## Data records
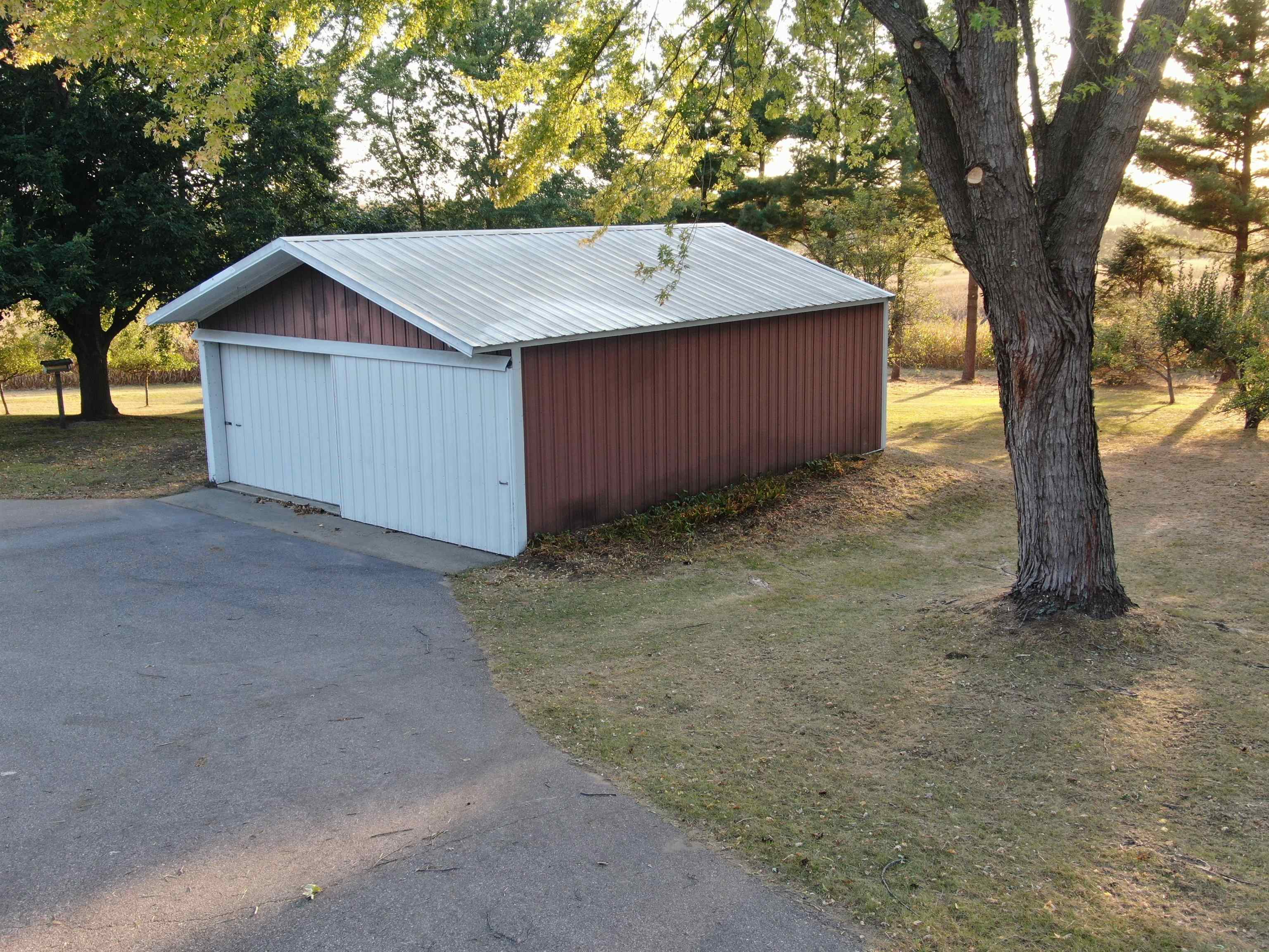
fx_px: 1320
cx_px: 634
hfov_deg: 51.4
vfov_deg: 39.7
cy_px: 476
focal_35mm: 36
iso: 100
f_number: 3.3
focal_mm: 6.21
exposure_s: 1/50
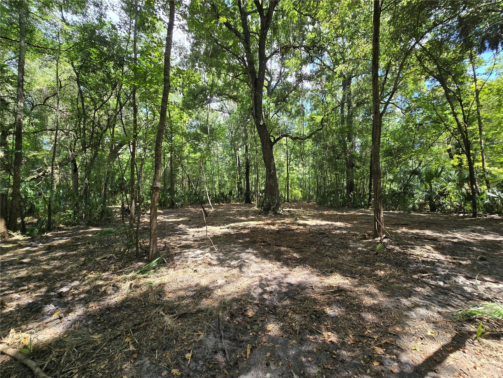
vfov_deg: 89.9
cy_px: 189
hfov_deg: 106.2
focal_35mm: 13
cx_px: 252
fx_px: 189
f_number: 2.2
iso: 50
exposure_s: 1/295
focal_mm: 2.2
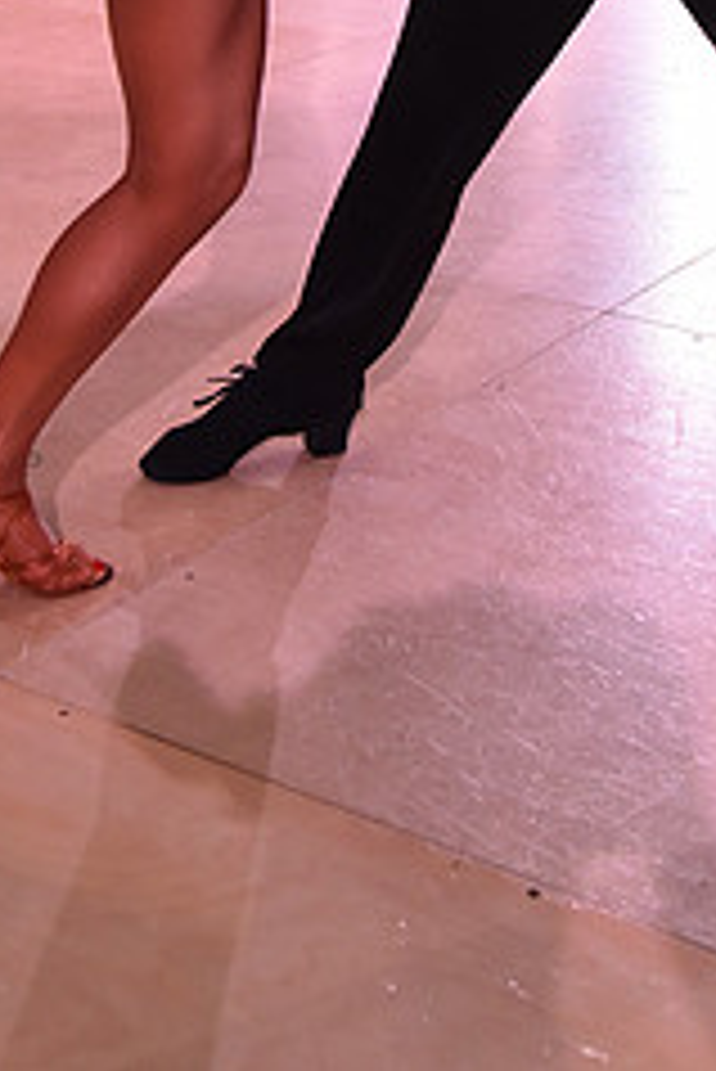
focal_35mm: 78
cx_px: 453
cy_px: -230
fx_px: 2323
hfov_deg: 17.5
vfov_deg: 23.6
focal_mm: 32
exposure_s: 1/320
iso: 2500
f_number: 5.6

## Your objective
Transcribe the records above exactly and drop every picture.

## Task output
fx_px: 1320
cx_px: 634
hfov_deg: 51.4
vfov_deg: 39.7
cy_px: 476
focal_35mm: 36
iso: 100
f_number: 3.3
focal_mm: 6.21
exposure_s: 1/50
vfov_deg: 89.9
cy_px: 189
hfov_deg: 106.2
focal_35mm: 13
cx_px: 252
fx_px: 189
f_number: 2.2
iso: 50
exposure_s: 1/295
focal_mm: 2.2
focal_35mm: 78
cx_px: 453
cy_px: -230
fx_px: 2323
hfov_deg: 17.5
vfov_deg: 23.6
focal_mm: 32
exposure_s: 1/320
iso: 2500
f_number: 5.6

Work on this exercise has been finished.